# Imitation of Lush's Buffy the Backside Slayer



## Healinya (Oct 1, 2008)

Has anyone made this? I found it on another forum, and it's in the fridge cooling off (mostly because I'm so impatient)

60% cocoa butter
40% shea butter

Melt over very low heat. Once melted, remove from heat and add 1/4 of the oil weight in finely ground coffee. While cooling, stir occasionally to prevent coffee from settling, pour into molds when slightly cooled.

It's used to polish off your 'backside' lol... I had to make it, and put it in my smiley face molds lol.


----------



## Tabitha (Oct 1, 2008)

I have not made it, but it looks nice.


----------



## Lathergirl (Oct 8, 2008)

Wow!  Sounds great!  You will have to give us some feedback once you test it out.


----------



## Healinya (Oct 9, 2008)

Yeah, I've used it... and made a few friends use it too. It's interesting, I've never used Lush's version tho so I'm not sure how comparible it is.


----------



## Hazel (Feb 5, 2009)

I saw a recipe like this but I didn't have the butters to make it. I wanted to try something since I'd heard that the tannin in coffee is good for cellulite.

So, I melted some glycerin base, goat's milk base and shea base together. (I think it came out to about 16 ounces of base because I was able to get 4 medium size bars out it.) Then I stirred in about 1 heaping tablespoon cocoa powder and some vanilla bean FO into the base. I sprinkled some wet coffee grounds into massage bars molds and then poured this mixture over the grounds. 

It smelled very good but I think I put too many grounds in it. It was so rough that I had to use really light pressure.  I can't say that it helped to diminish my cellulite but it did make my skin feel very smooth and soft.

Next time I make it, I'm going to use fewer grounds and mix them into the soap so they're not packed together so much.


----------



## innocent114 (Oct 12, 2009)

Perfect recipe here: 

I was so happy to find it! Good luck all.

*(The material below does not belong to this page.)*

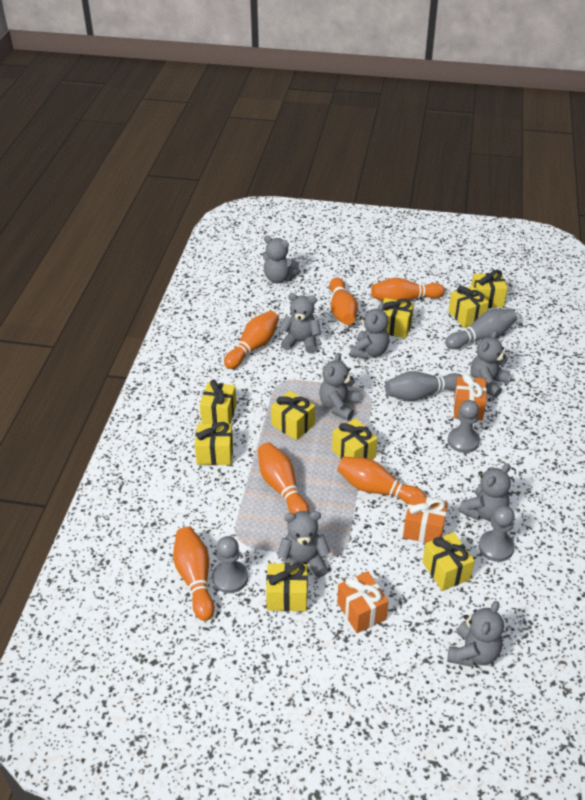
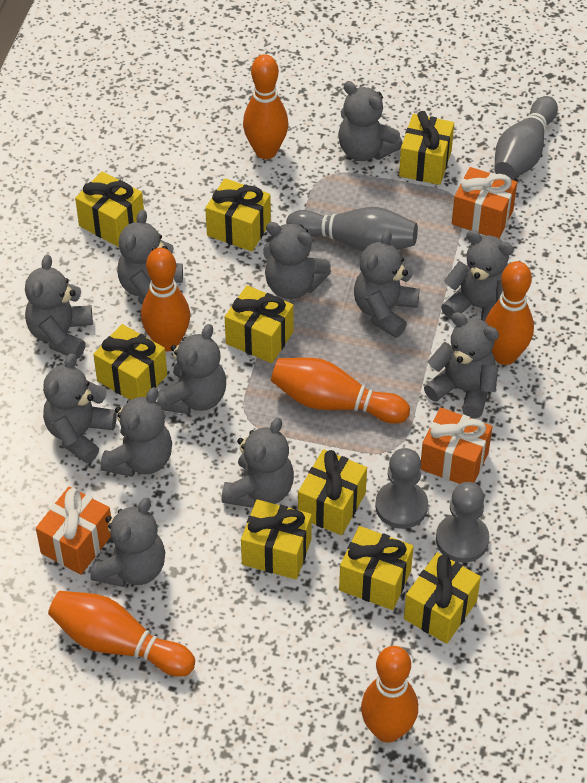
grey pawn: [212,536,248,593] [448,400,480,453] [478,505,515,562] = 3 -> [375,448,428,529] [436,482,490,563] = 2
grey teddy bear: [263,235,300,283] [277,511,330,577] [280,293,321,353] [319,353,359,421] [350,303,389,359] [447,601,504,667] [458,463,511,521] [471,330,510,398] = 8 -> [25,255,93,359] [43,353,117,463] [90,497,165,587] [101,387,172,477] [117,210,183,304] [157,324,226,414] [222,418,294,508] [263,222,331,299] [338,81,403,161] [354,231,420,338] [424,312,499,419] [441,230,514,322] = 12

http://oatsandhoney.blogspot.com/2008/1 ... utter.html

Buffy (Lush replica)

Makes: Two 100g bars
Difficulty: Easy

78 g refined cocoa butter (39%)
78 g refined shea butter (39%)
14 g ground rice (7%)
14 g ground almonds (7%)
12 g ground adzuki or red beans (6%)
*4 g fragrance/essential oils (2%)
mould for individual 100 g rectangular shaped bars

1. Melt the butters gently over a double boiler or in short 10-15 second bursts in the microwave.
2. Add in ground exfoliants and stir well.
3. When the mixture is warm to the touch, around 45C/115F, add in your fragrance/essential oils.
4. Allow to cool in the fridge until the mixture becomes opaque and has thickened slightly. This helps keep the exfoliants suspended in the mixture instead of sinking to the bottom when placed in the mould. Stir well.
5. Spoon the mixture into your mould and bang it down gently on the counter to get an even surface and release trapped air bubbles.
6. Put the mould back into the fridge and wait. Check back after 20 minutes and it should have hardened nicely. Pop it out of the mould and enjoy!

*the amount of each essential oil to add really depends on what you like. Lush uses lavender and lemon oil; play around with them to come up with a blend that you are happy with.

The recipe uses 80% butters (including fragrance/essential oils) and 20% exfoliants. You may adjust the percentages of butters and exfoliants to come up with a scrubbier bar or one that is less scrubby. However, I recommend not reducing the percentage of your butters to any less than 70% or it might not hold together very well. 70% butters and 30% exfoliants makes for a very scrubby bar!

This makes a very hard bar and the high content of cocoa butter will ensure your bar doesn't melt at room temperature.You should still store it in a cool, dry place when not in use especially on hot days or if you live in a tropical country. You may have difficulty rubbing it into your skin but the bar is designed to be used in a hot shower and should melt nicely.


----------